Bir yaz akşamı, maç özetlerini izlerken McDonalds sponsorlu formasıyla Fabrizio Miccoli’yi görmek hiç şaşırtıcı değil. Hatta, o kadar olması gereken bir durum ki insan bu kusursuz tesadüf karşısında daha çok heyecanlanıyor. Zaten Miccoli’yi birkaç kelime ile tanımlamak gerekseydi “Fast-food gibi futbolcuydu” diyebilirdik.
Miccoli, “Yeni Del Piero” olarak hayatımıza girmişti. Böyle şöhretli efsanelerin muhakkak ‘yeni versiyon’ları olur. Bu versiyonlar, öncülleri kadar başarılı olamazlar genelde ama her futbol ortamında bir tartışma yaratır, muhabbet açar. Yeni Pele, yeni Maradona çok fazladır. Fakat bunlar 18-19 yaşlarında, hadi 20 olsun, ortaya çıkar zaten. Nerdeyse çocuk yaştan şekillenir kimin ‘yeni’ olduğu. Miccoli ise hiç öyle değildi. O Juventus’a geldiğinde çoktan 23’ü bulmuştu. Yaşını bir kenara bırakırsak, Juventus öncesinde de çok etkileyici bir kariyeri yoktu. Sadece çok etkileyici bir tekniği ve inanılmaz şutları vardı. Juventus’un ona neden kapı açtığını anlamak kolaydı. Ve onu neden çok fazla tutmayacağını anlamak da zor olmamıştı.

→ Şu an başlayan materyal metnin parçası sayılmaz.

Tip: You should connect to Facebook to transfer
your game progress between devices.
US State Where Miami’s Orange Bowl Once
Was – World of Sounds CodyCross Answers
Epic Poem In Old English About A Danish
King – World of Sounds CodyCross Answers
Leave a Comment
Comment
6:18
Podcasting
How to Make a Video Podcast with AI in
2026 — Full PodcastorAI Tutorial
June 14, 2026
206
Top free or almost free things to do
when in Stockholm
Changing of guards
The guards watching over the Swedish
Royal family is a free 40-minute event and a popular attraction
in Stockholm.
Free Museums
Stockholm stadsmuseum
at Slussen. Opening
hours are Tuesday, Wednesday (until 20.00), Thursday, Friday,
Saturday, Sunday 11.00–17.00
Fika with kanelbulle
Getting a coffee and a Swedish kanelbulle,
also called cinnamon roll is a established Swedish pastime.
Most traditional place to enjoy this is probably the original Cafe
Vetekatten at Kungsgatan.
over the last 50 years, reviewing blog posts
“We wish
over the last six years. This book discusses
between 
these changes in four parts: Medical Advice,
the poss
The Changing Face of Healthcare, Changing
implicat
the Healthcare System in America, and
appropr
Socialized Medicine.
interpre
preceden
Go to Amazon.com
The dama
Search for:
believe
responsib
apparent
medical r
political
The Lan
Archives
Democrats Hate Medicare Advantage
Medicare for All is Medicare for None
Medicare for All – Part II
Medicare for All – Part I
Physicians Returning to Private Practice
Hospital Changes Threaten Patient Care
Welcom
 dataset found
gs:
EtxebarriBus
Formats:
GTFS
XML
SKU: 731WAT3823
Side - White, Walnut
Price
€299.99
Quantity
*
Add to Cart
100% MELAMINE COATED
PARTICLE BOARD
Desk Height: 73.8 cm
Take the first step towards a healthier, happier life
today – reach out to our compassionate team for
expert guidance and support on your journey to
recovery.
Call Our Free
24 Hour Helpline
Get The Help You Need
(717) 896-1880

İki sezon Torino’da kaldı. Galatasaray’ın Almanya’da Juventus’u yendiği maçta da oynamıştı. İlk yarıda kullandığı bir serbest vuruş direkten dönmüş, hemen o anda maçın heyecanına kapılmadan arkadaşlarına bakıp gülmüştü. Biz, ”Direkten dönen topa bakıp gülüyor, normal değil” derken olayın aslını da hemen öğrenmiştik. Miccoli’nin o sezon şutlarının çoğu direkten dönüyordu. Miccoli de kariyeri boyunca devamlı direkten dönen bir futbolcu oldu.
Olabilirdi. Olmadı. Onu izleyen herkes ”Keşke olsa” dedi, ama ‘olmamak’ ona daha çok yakıştı. Olsaydı bir şeyler eksik kalırdı. Bacağındaki Che dövmesi farklı bir karakter olduğunu belli ediyor, bazılarını daha çok heyecanlandırıyordu. Fakat asıl idolü de Maradona’ydı. Oğlunun adını Diego koyan çoktur, fakat müzayedeye katılıp Maradona’nın küpelerini satın alan sadece Miccoli’ydi.
Miccoli; Maradona’nın paralel evrendeki hayatı! Maradona; zirveye çıkamasa ne olurdu? Büyük ihtimalle Miccoli’nin ta kendisi olurdu. Maradona’nın Barcelona’sı varsa onun Juventus’u var… Maradona son döneminde nasıl göbeğiyle Boca’ya döndüyse, o da bir anda 3. Lig’e, doğup büyüdüğü şehrin takımı Lecce’ye döndü. Maradona’nın Napolisi vardı, o kendi Napoli’sini bir başka güney takımı Palermo’da aradı ama tam olarak bulamadı. Ve yine aynı coğrafyada o da mafyaya bulaştı.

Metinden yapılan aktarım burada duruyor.